The fundamental motif of this narrative is embedded into the repeated acts of compassion: the woman of the snow spares the innocent and those with potential. She seems to embody nature and the natural flow of life in this. In being, for example, the force that takes the life of an old man, she does not then bend the rules of nature as it is highly probable that the cold would kill the old man without her intervention. As a result, she is solidified as a personification of nature, not necessarily a spirit or aberration separate from it. What, then, does it mean for her, having saved the youth, to not only bind him to never speak of the truth but to also start a family with him?

To answer this question, it seems important to recognise that embedded in this narrative is a constant romance and naivety that almost become interchangeable. You may then ask how the woodcutter could have three children with the woman in the snow and never realise who she was. The answer to this question seems to be ignorant (blind) love and naivety.

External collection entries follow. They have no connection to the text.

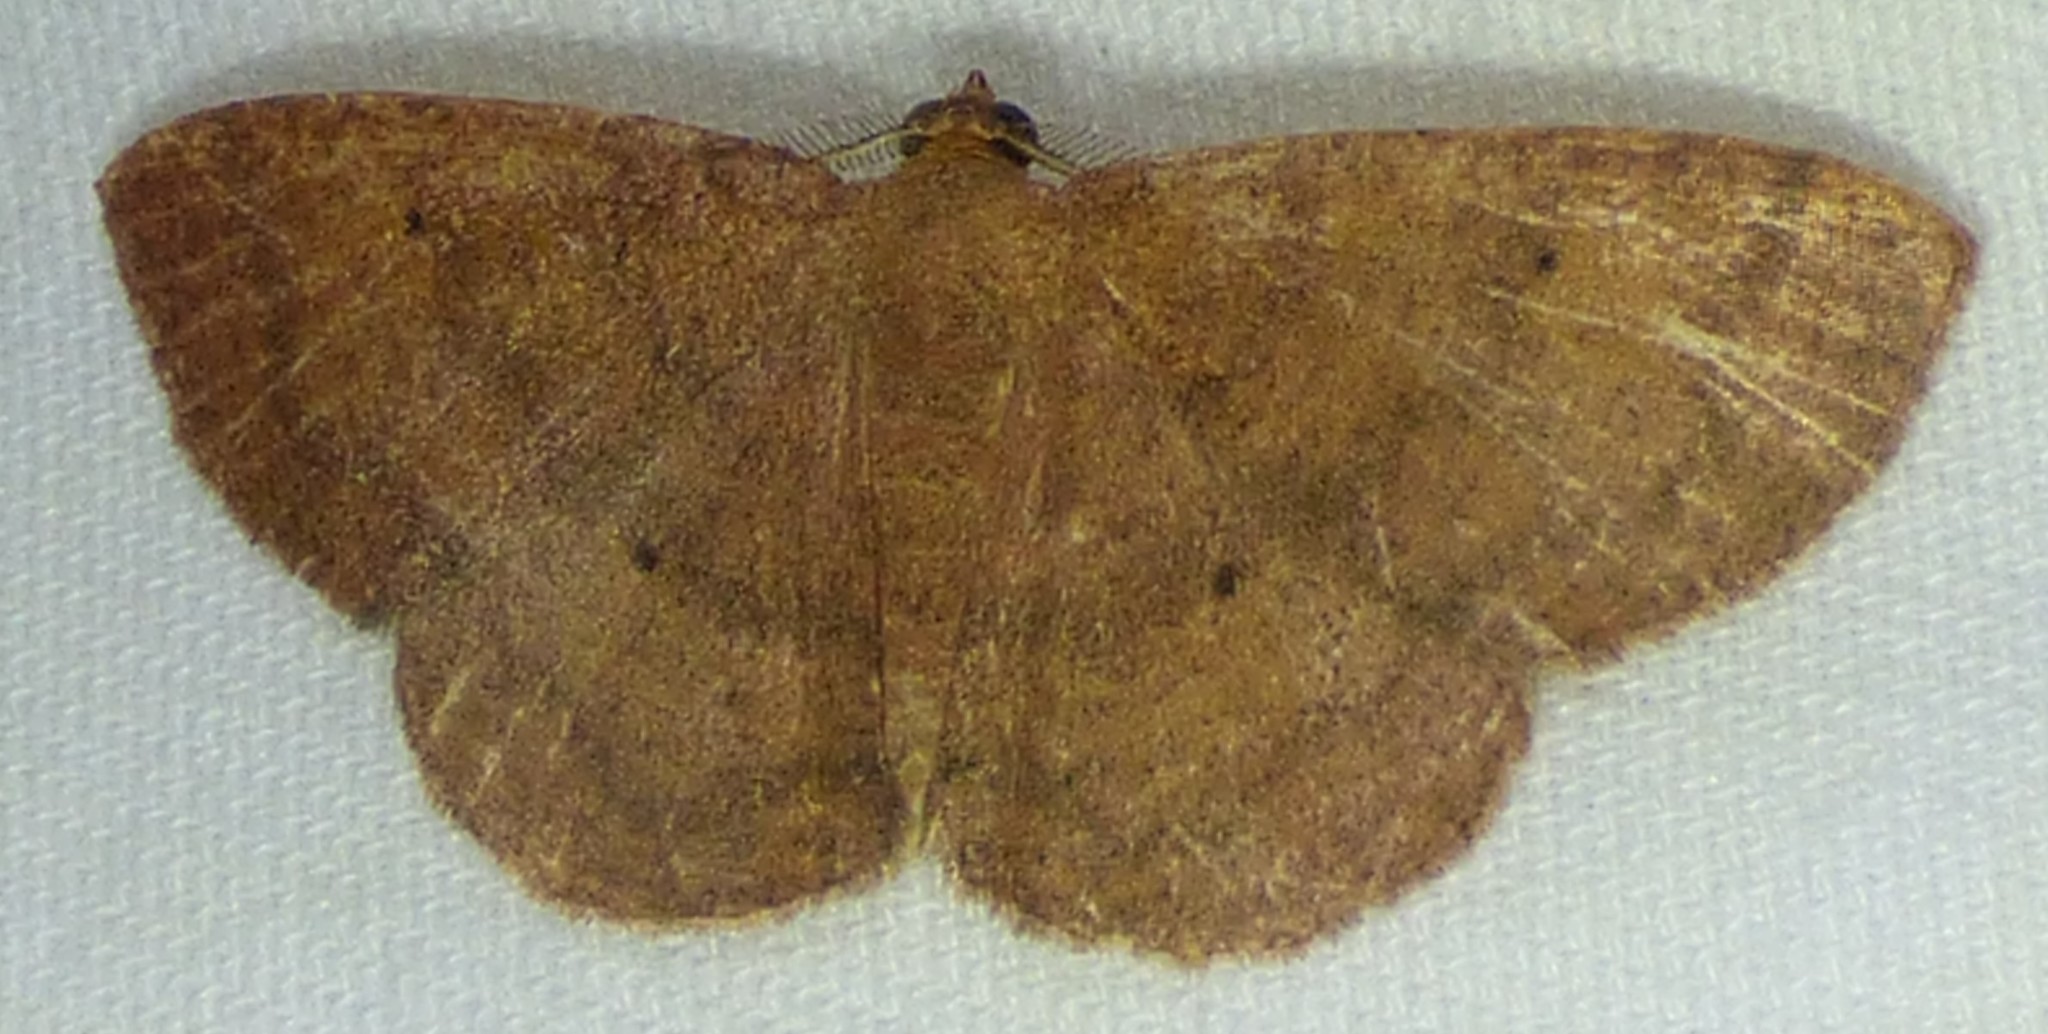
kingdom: Animalia
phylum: Arthropoda
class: Insecta
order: Lepidoptera
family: Geometridae
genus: Ilexia
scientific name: Ilexia intractata
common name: Black-dotted ruddy moth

Taking a step back, we see that the woman in the snow saves the woodcutter because he is young (because he is naive, unknowing and full of potential) and has him promise to remain so. In following her wishes, in blinding himself to his own fortune and never speaking of it, the woodcutter extends his fortune indefinitely - which is exemplified by the woman in the snow marrying and starting a family with him. It is in stepping away from naivety, in remembering the snowstorm, that the man loses his wife, yet he is saved again with the promise that he sustain and preserve his children (who are also naive, unknowing and full of potential like he was).

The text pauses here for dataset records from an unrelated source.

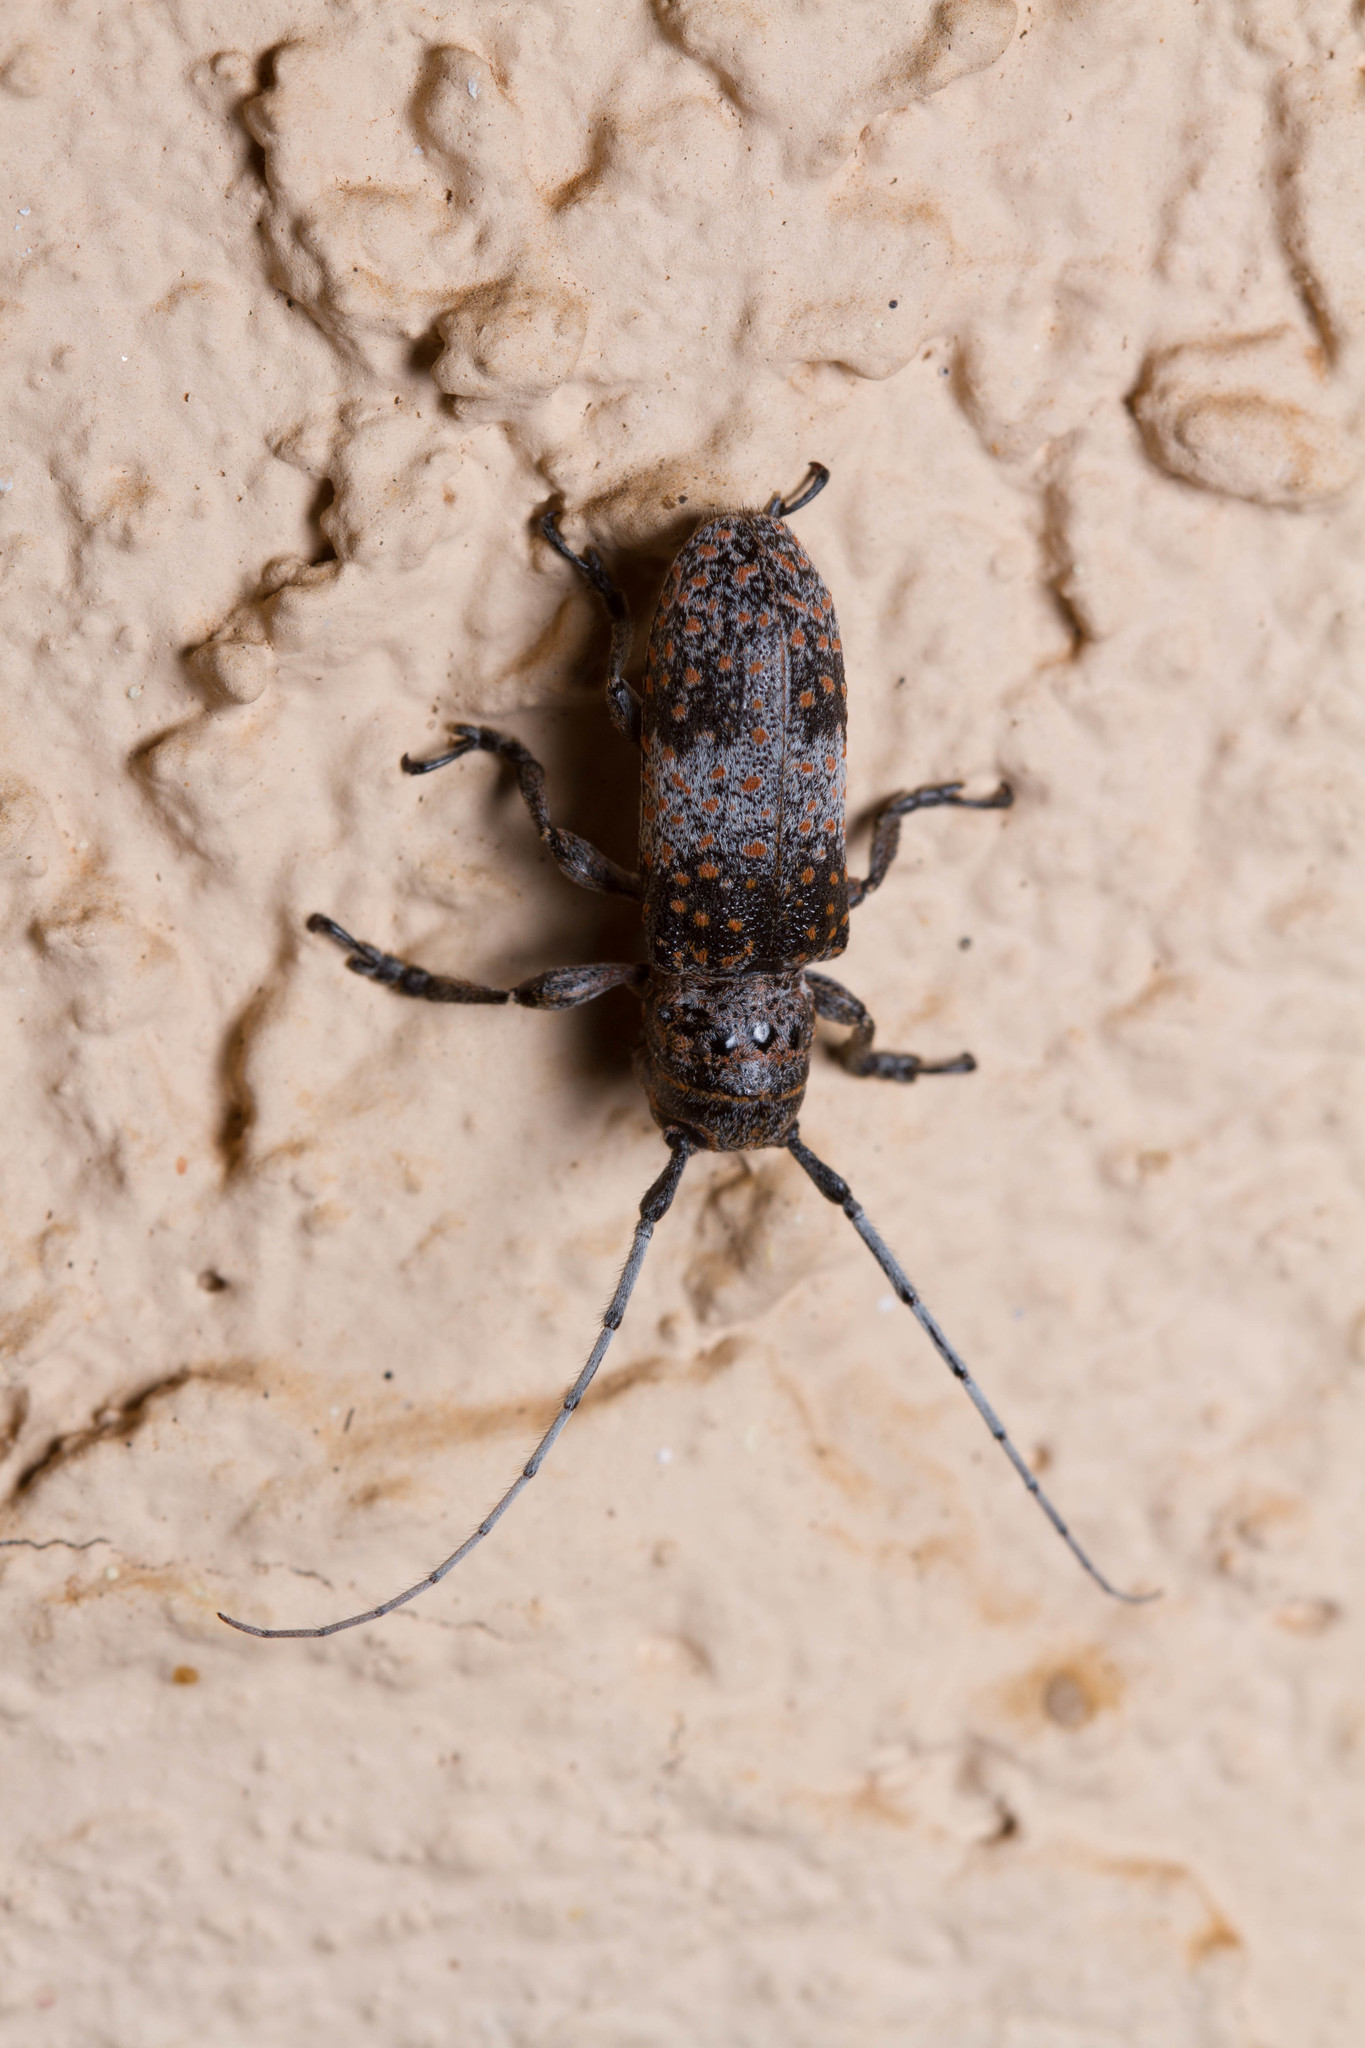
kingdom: Animalia
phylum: Arthropoda
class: Insecta
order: Coleoptera
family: Cerambycidae
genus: Oncideres
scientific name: Oncideres rhodosticta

From our perspective, this seems to be a story about fool's luck. Furthermore, it seems to be a tale about preserving what is good until it is ready to preserve good itself. Overshadowing this is a naive worship of nature as a feminine entity - that which can both destroy and create. Maybe, then, there is something to be said about being possessed by the imago, the archetype, the ideal of nature and of fortune. This would then be a story that sees a man move away from a naive worship of his own fortune before stepping away from naivety as to cultivate the fortune of his children with his own hands.

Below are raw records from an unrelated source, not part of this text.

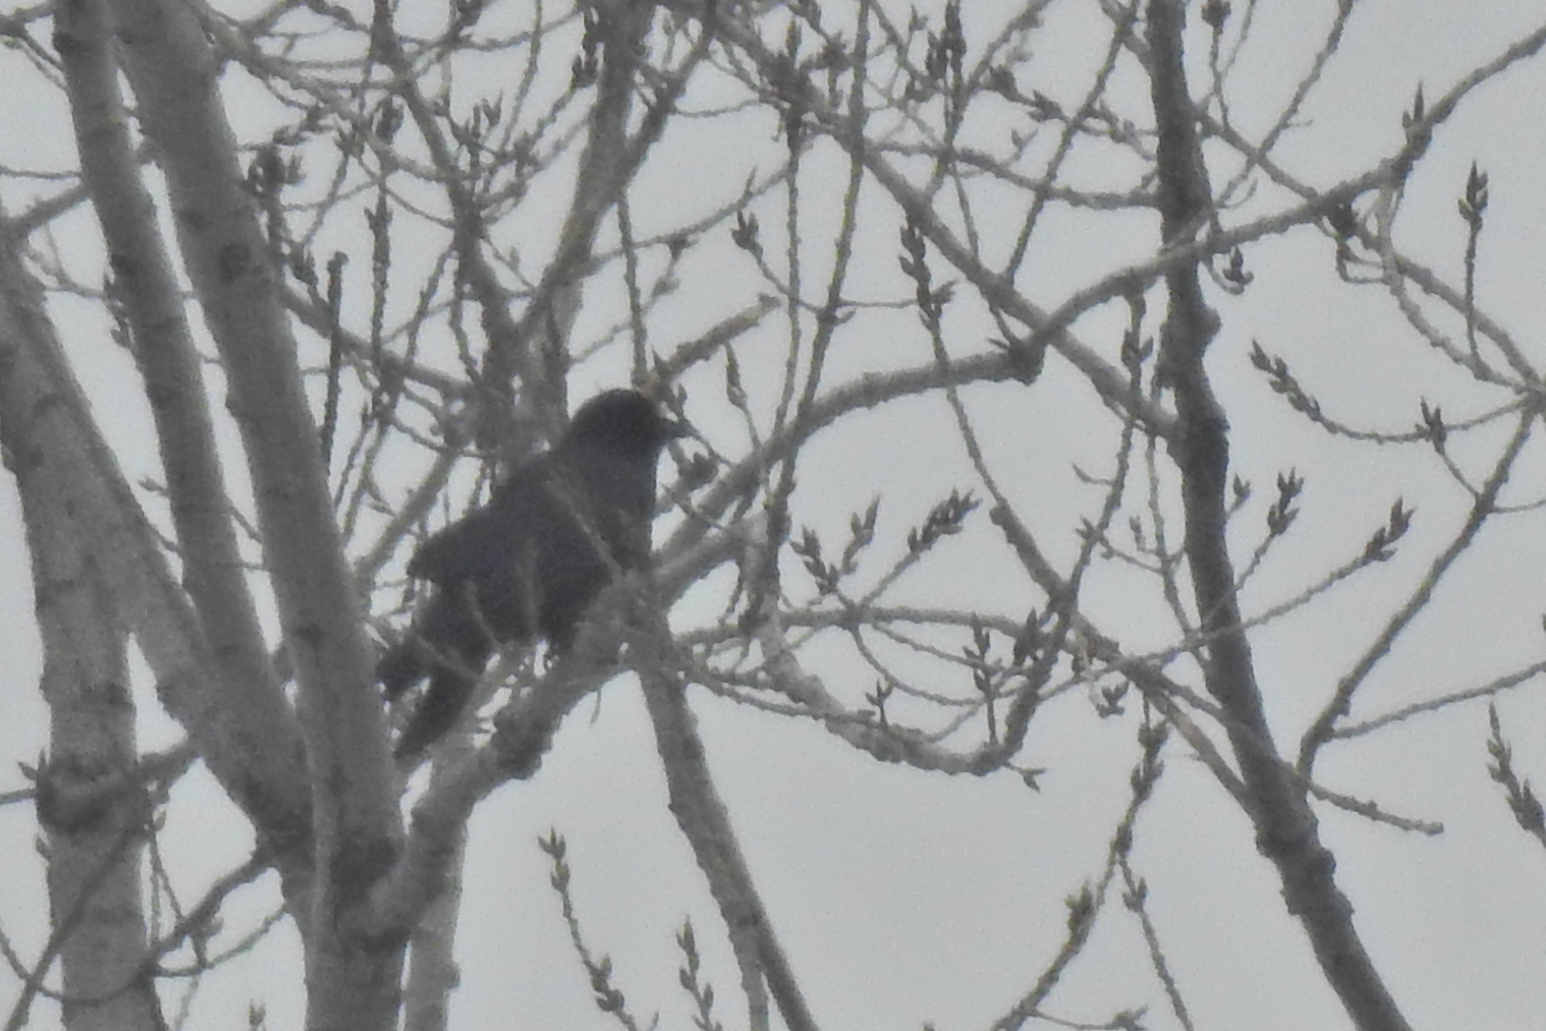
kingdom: Animalia
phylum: Chordata
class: Aves
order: Passeriformes
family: Corvidae
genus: Corvus
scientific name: Corvus brachyrhynchos
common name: American crow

It is disappointing that this sustains a lack of specificity thanks to its length - which is why I would have liked to see Kobayashi explore this over alone 90-120 minutes. Alas, there is an honest folkloric magic about this that, with closer analysis, may hold more coherent meaning than what I imply. With that said, however, we seem to have run aground our discussion of this film. I then leave things with you. What are your thoughts on Kwaidan?